Metin bölümü

Lilith geri dönmeyince Tanrı Âdem için ismi bilinmeyen başka bir eş yaratır. Âdem de bu yaratılış anını seyreder, çok etkilenir fakat yaradılışı gördüğü için onu istemez. En sonda Tanrı Adem’i uyutur ve adem görmeden onun kaburgasından Havva’yı yaratır. Havva ona itaat etmekle, boyun eğmekle yükümlüdür çünkü onun kanından yapılmıştır. Ve adem Havva ile birlikte olur.
Bu sırada derin bir acı ve yas duyar Lilith. İntikam ateşiyle yanmaktadır. Kendisi cennetten kovulmuşken Âdem ile Havva’nın hala orada olduğunu biliyordu. Ta ki Şeytan’ın Havva’yı kandırarak yasak meyveden yedirmesine kadar. Bazı kaynaklarda ise bu hikâye biraz farklı. Lilith’in Şeytan’ın kılığına girerek Havva’dan intikam aldığına dair pek yaygın olmasa da ayrı bir hikâye var ki yaşananlara bakılırsa akla yatkın olduğu söylenebilir.
Daha sonraları Âdem ile Havva’nın da çocukları olduğunu öğrenen Lilith hamile ve yeni doğum yapmış kadınların çocuklarını ellerinden almak, Âdem çocuklarını yaşatmamak için elinden ne geliyorsa yapmaya yemin eder. Farklı tarihler belirtiliyor olsa da yaygın bilgilere göre; erkek çocuklarını sekiz gün içerisinde kız çocuklarını ise yirmi gün içerisinde öldürmeye çalışır. Lilith Âdem ile Havva cennetten kovulmadan Aden’den ayrıldığı için ölümsüzdür ve sonradan da çocukları olmuştur. Bu sebeple hala yaşadığı ve çocuklarının da aramızda dolaştığı söylenir…
Bugün dünyada var olduğuna inanılan cinler Adem ile Lilith’in ve Tuval Kabil eşi Naama’ın birlikteliğinden meydana gelmiştir.

Veri kümesi alıntıları
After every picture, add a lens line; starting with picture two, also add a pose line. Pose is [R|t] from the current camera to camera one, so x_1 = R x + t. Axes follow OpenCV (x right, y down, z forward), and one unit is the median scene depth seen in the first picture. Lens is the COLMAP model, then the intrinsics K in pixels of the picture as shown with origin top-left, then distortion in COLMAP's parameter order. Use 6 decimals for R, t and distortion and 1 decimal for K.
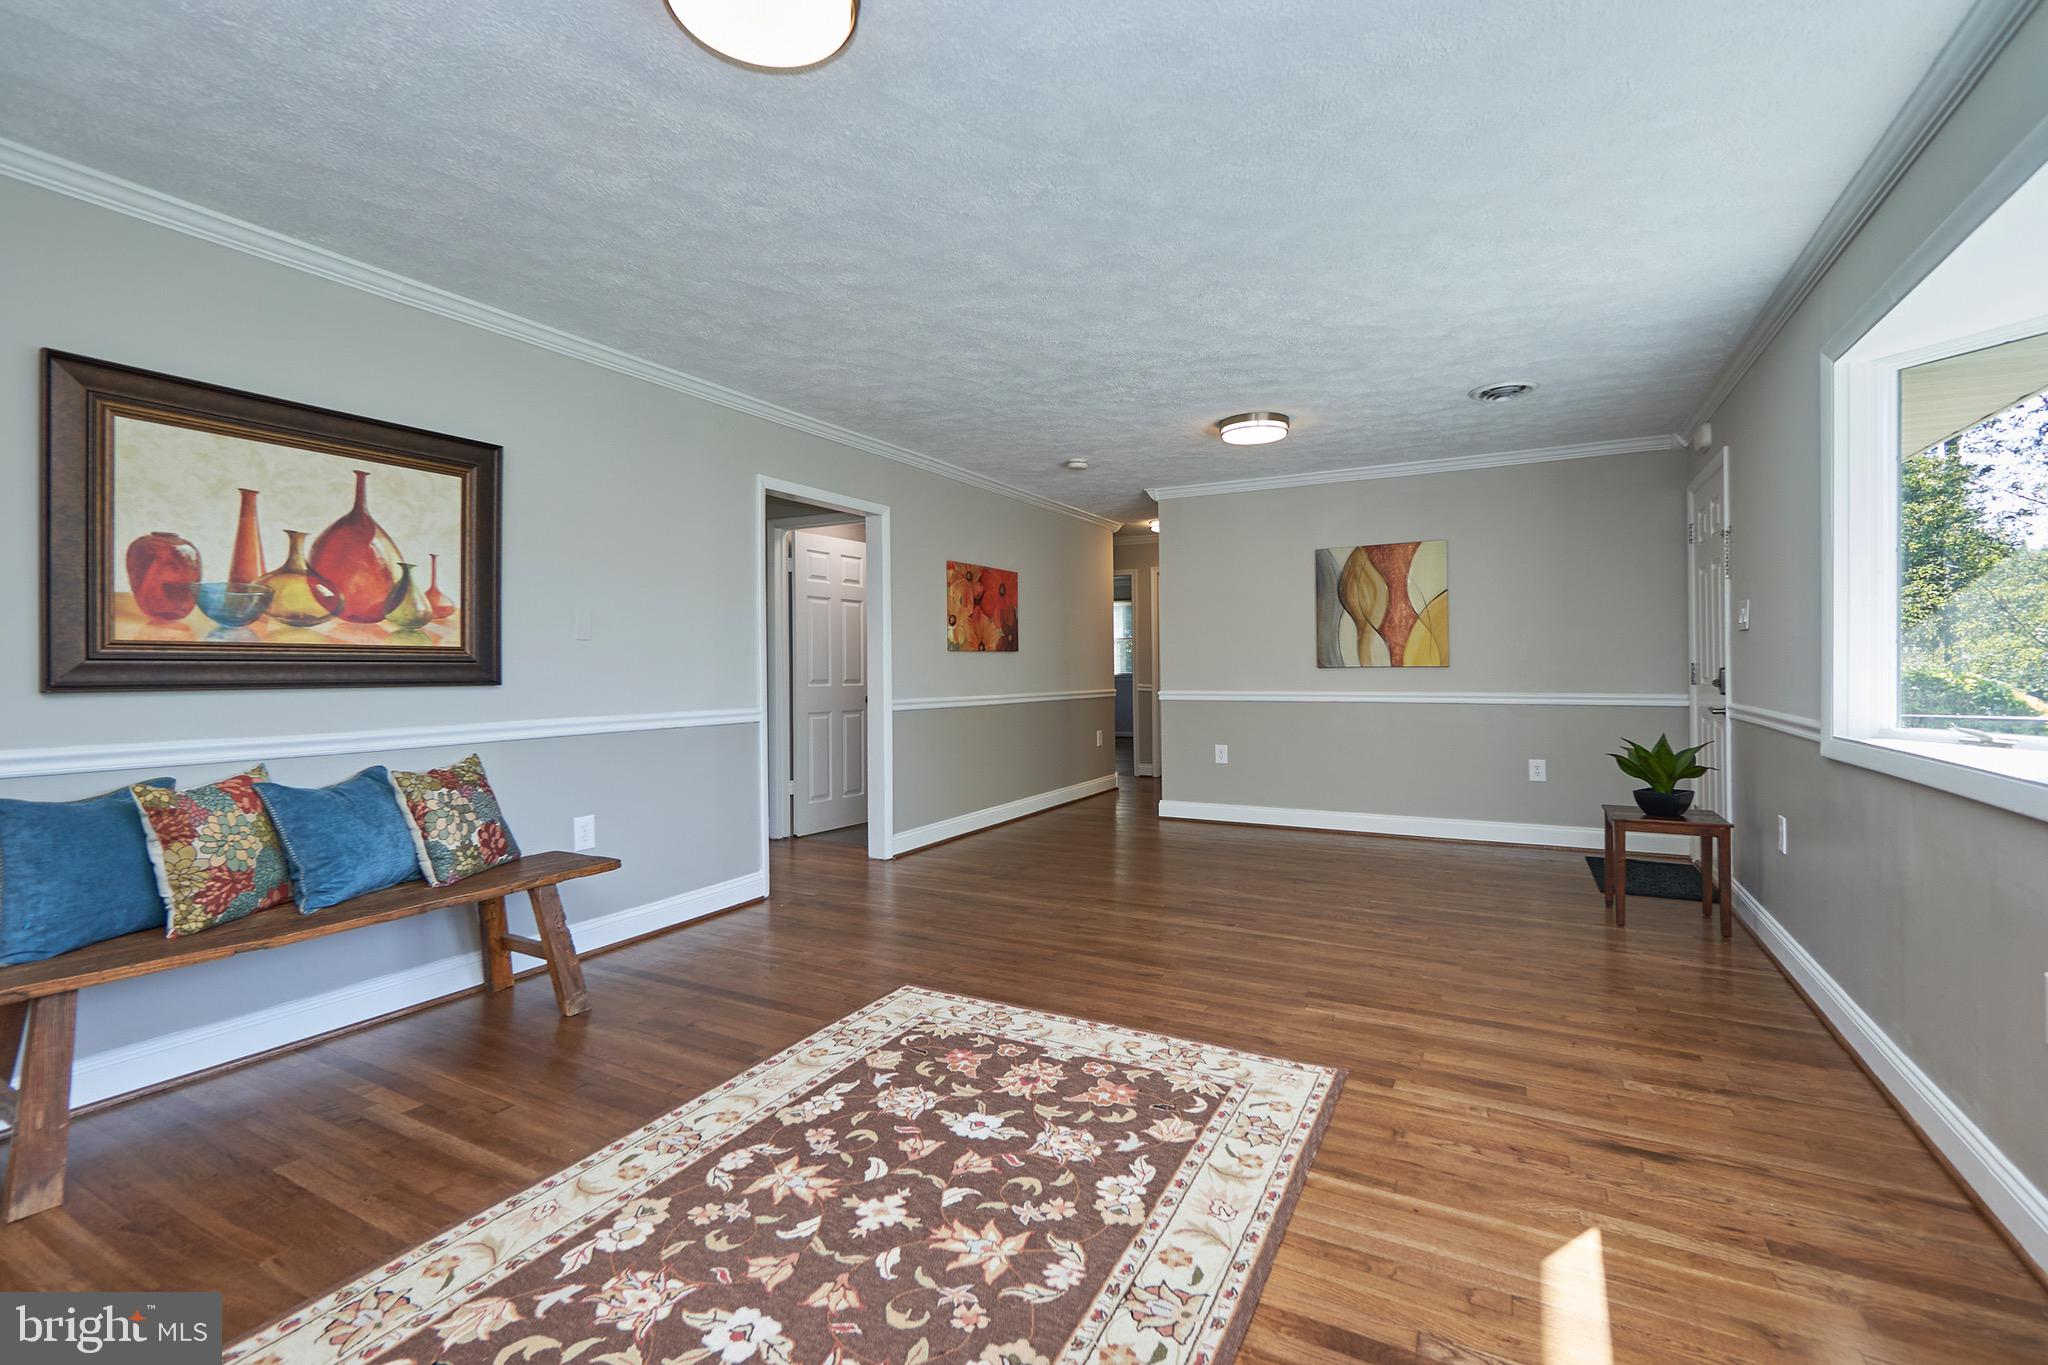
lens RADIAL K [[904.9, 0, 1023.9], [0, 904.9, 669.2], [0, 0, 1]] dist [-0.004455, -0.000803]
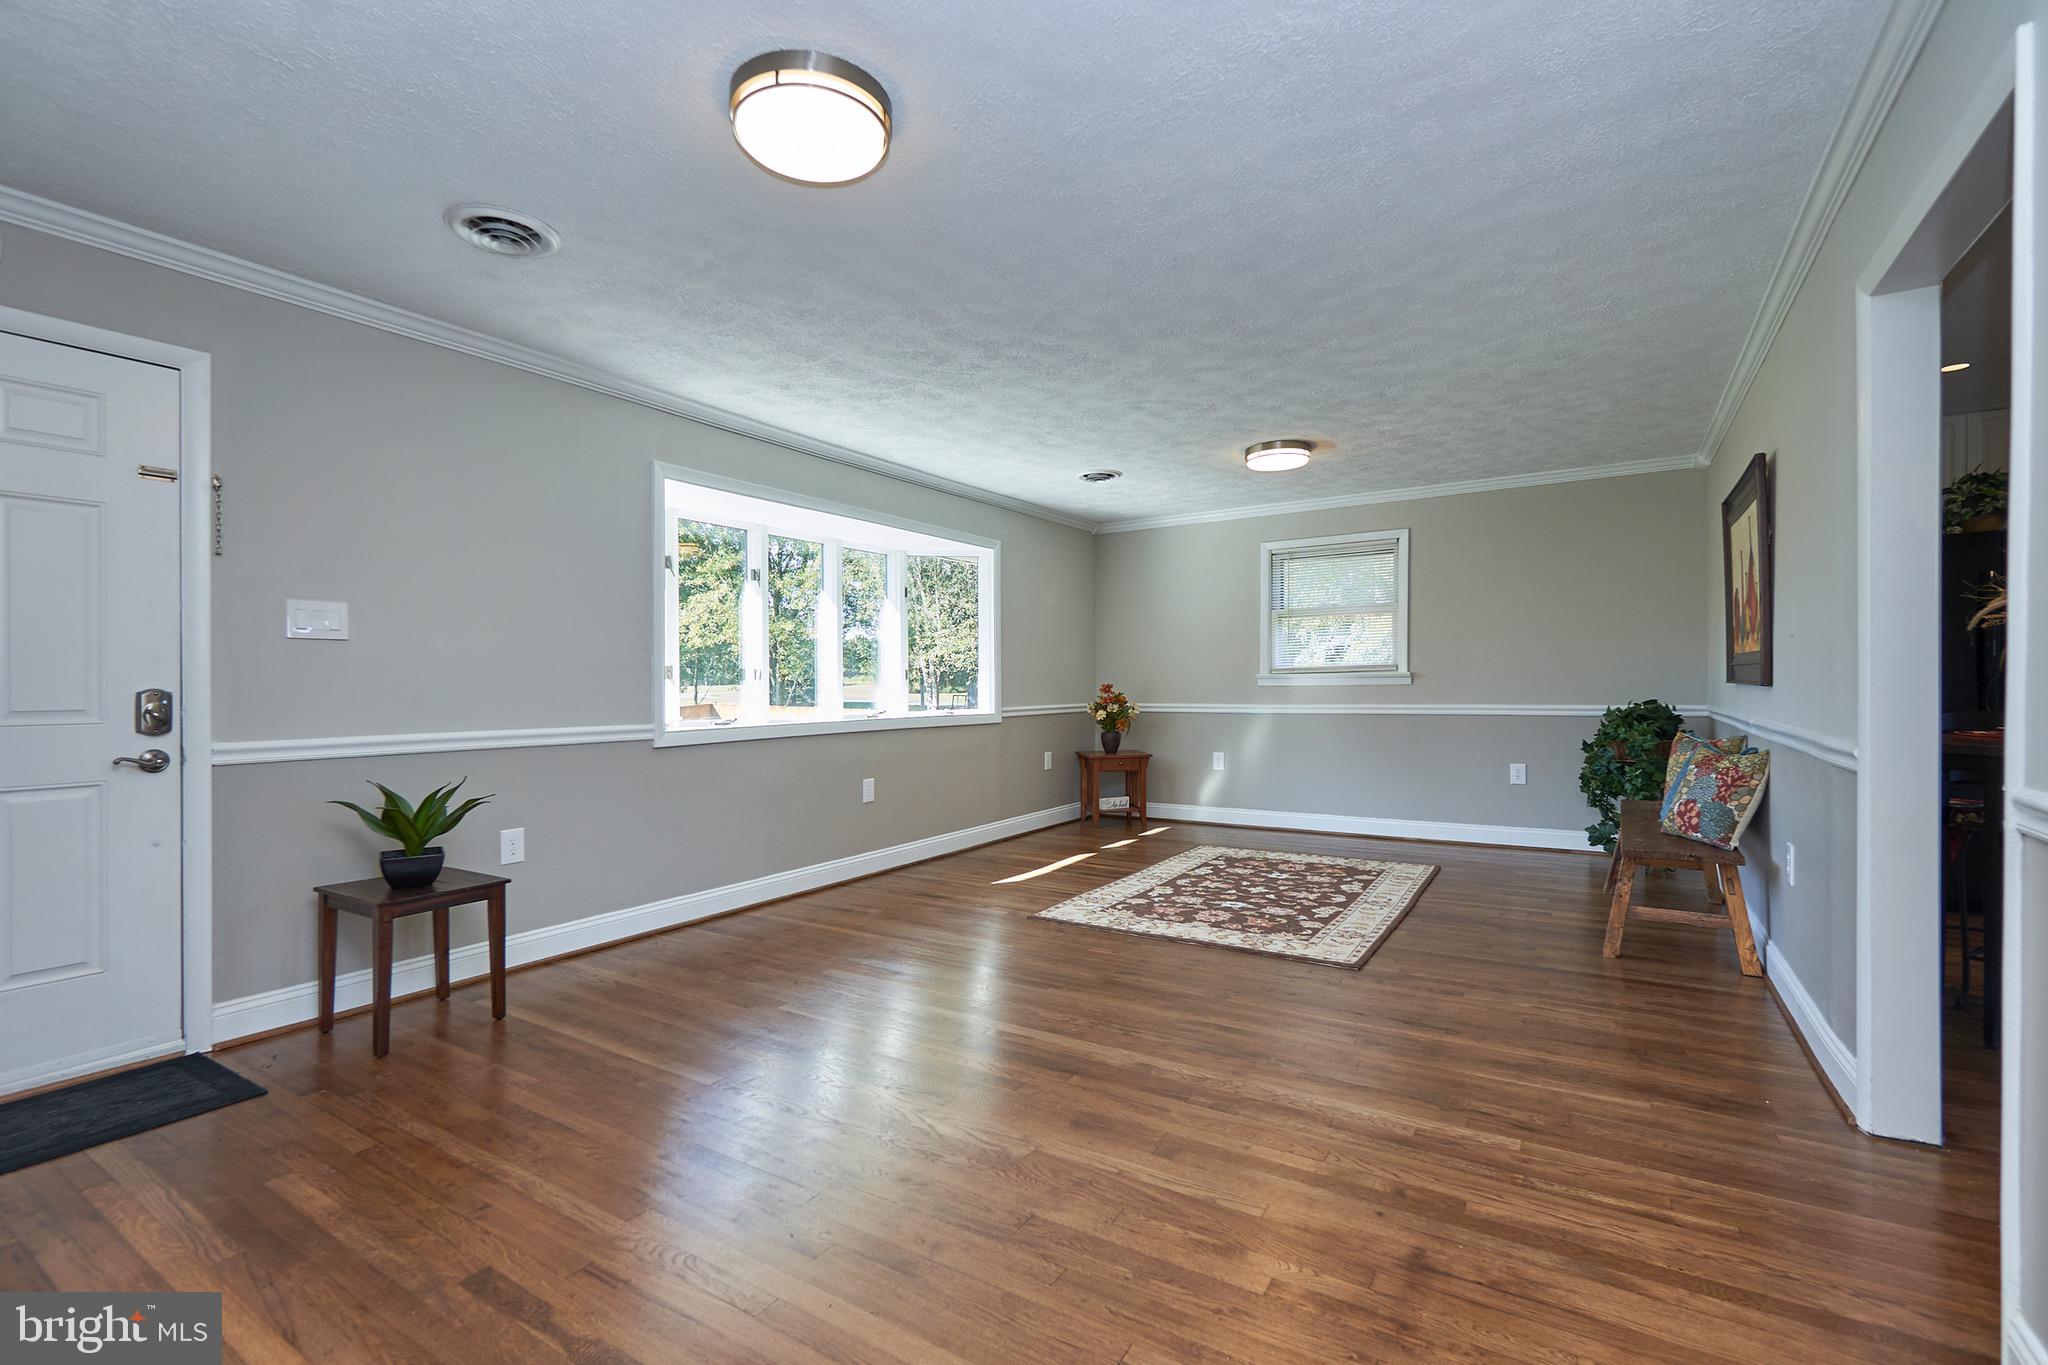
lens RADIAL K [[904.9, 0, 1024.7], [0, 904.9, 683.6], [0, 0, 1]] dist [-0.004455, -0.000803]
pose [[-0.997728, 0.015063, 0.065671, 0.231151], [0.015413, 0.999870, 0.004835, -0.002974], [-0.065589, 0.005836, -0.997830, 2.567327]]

==

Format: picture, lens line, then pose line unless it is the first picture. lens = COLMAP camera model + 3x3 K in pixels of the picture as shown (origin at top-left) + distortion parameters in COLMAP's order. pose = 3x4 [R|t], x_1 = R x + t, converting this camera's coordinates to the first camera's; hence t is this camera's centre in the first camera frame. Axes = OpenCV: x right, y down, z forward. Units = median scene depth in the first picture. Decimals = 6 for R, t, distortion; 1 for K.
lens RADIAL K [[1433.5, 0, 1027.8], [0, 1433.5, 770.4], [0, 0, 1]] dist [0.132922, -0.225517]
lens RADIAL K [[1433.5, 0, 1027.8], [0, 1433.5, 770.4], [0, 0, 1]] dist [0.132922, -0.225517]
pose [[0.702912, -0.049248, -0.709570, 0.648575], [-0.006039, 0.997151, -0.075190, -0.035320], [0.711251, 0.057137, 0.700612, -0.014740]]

Alıştırma amacı
Lilith efsanesini anlatan metni son cümlesinin ardından sürdürebilir misiniz?

Beklenen yanıt
Lilith bunların yanında bütün kötü varlıkların anası ve bizim soyumuzun düşmanıdır.
Kuşkusuz tanımlamaların ve tasvirlerin benzer olmasının tek sebebi Lilith’in kendisi değil, Mezopotamya coğrafyasının ve doğu kültürlerinin efsane ve mitlerinde ki Ayrıca semavi dinlerdeki benzerliklerdir. İnsanlar göç ederken, ticaret yaparken, konuşurken, çocuklarına masallar anlatırken, seyahat ederken tüm bu bilgileri taşımış, yaymış, bazen eklemeler bazen çıkarmalar yapmış, yeni kuşaklara aktarmışlardır. Burada göz ardı edilemeyecek nokta yaşadığımız bu Dünyanın her zaman farklılıklara, doğa üstü, akıl dışı olaylara, göksel olaylara, mitolojiye gebe olduğu ve yaşandığıdır. Konu biraz daha uzun ama fazla uzatmak istemedim ana hatları ile anlatmaya çalıştım, umarım yeterli olmuştur.Bu uzun ama derin yazıyı Okuduğunuz için teşekkür ederim.
Ek bilgi Günümüzde Lilith ile ilgili dizi ve filmler mevcuttur.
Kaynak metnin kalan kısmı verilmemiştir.